→ Source
╭──
Praise for Declan Burke: “Burke shows again that he’s not just a comic genius, but also a fine dramatic writer and storyteller.” – Booklist. “Proust meets Chandler over a pint of Guinness.” – Spectator. “Among the most memorable books of the year, of any genre.” – Sunday Times. “A hardboiled delight.” – Guardian. “Imagine Donald Westlake and Richard Stark collaborating on a screwball noir.” – Kirkus Reviews. “A cross between Raymond Chandler and Flann O’Brien.” – John Banville.

Thursday, August 12, 2010

On Writing For Fun, And Other Lunacies

Maybe it’s just me, but a chart of this writer’s writing life would probably look a lot like a seismograph during a quake hitting 7.2 on the Richter Scale, or a polygraph attached to Janet Evanovich during an interrogation during which she was asked if she really believed - like, seriously now - that four of her novels were worth an advance of fifty million dollars, or thereabouts.
╰──
→ Supplied records
╭──
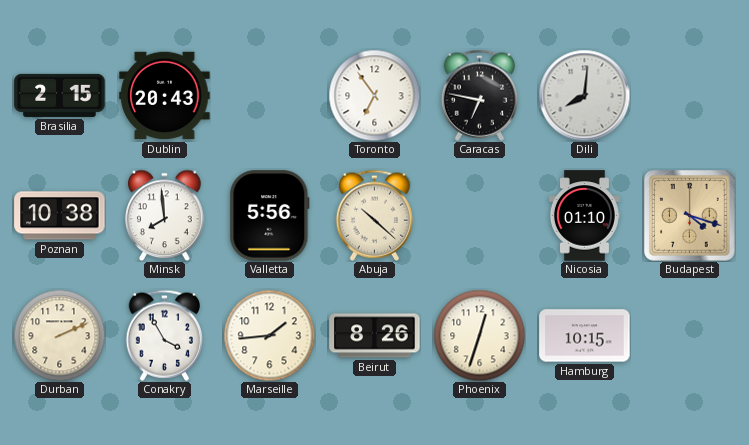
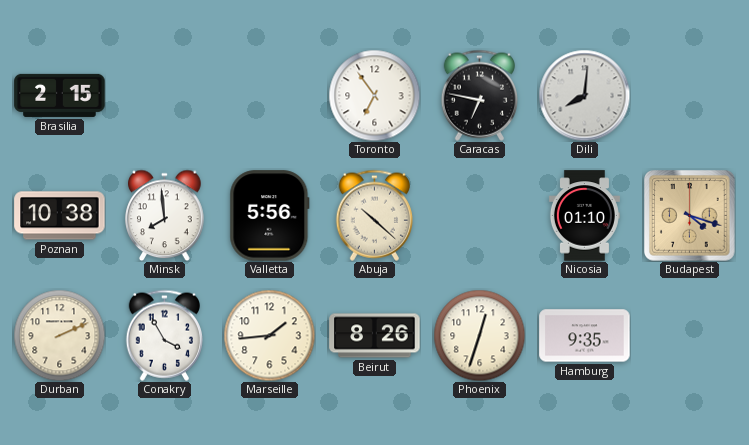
Dublin: 20:43 -> none
Hamburg: 10:15 -> 9:35
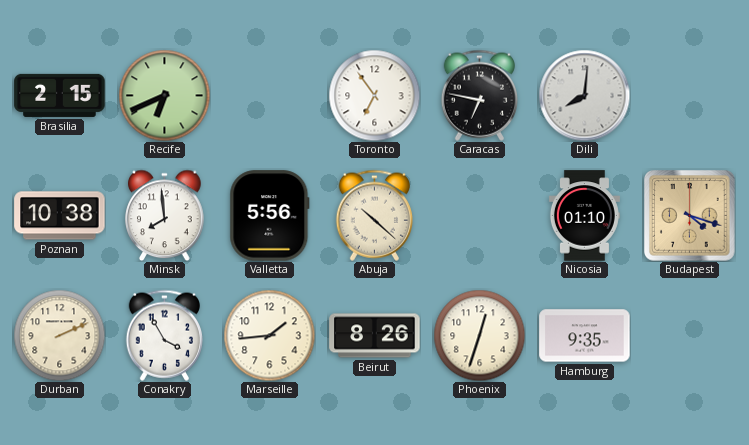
Recife: none -> 6:41
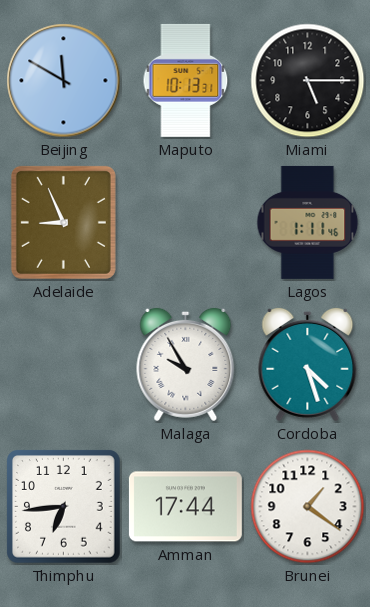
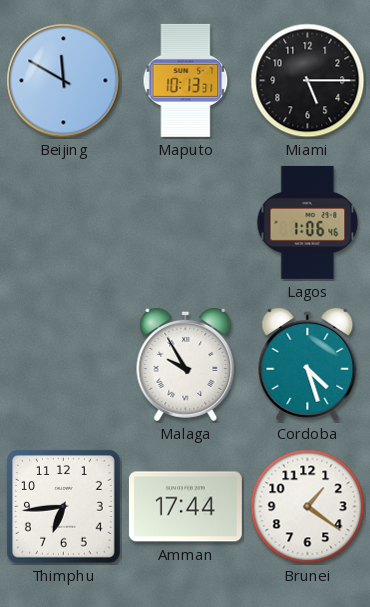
Adelaide: 8:56 -> none
Lagos: 1:11 -> 1:06
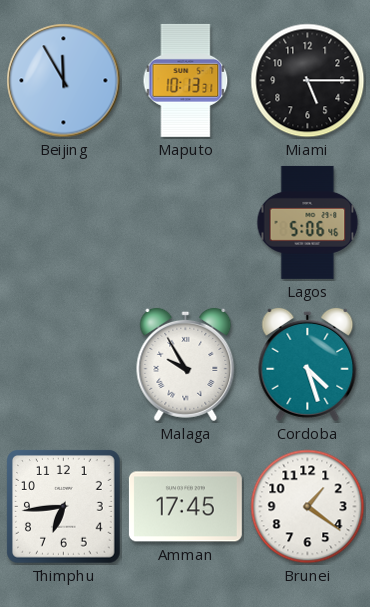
Beijing: 11:50 -> 11:55
Lagos: 1:06 -> 5:06
Amman: 17:44 -> 17:45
╰──
→ What you have to do
Copy the blog post on writing for fun, beginning at the words "On Writing For" and stopping after "dollars, or thereabouts.", with "seismograph" changed to "heart monitor".

→ Output
On Writing For Fun, And Other Lunacies

Maybe it’s just me, but a chart of this writer’s writing life would probably look a lot like a heart monitor during a quake hitting 7.2 on the Richter Scale, or a polygraph attached to Janet Evanovich during an interrogation during which she was asked if she really believed - like, seriously now - that four of her novels were worth an advance of fifty million dollars, or thereabouts.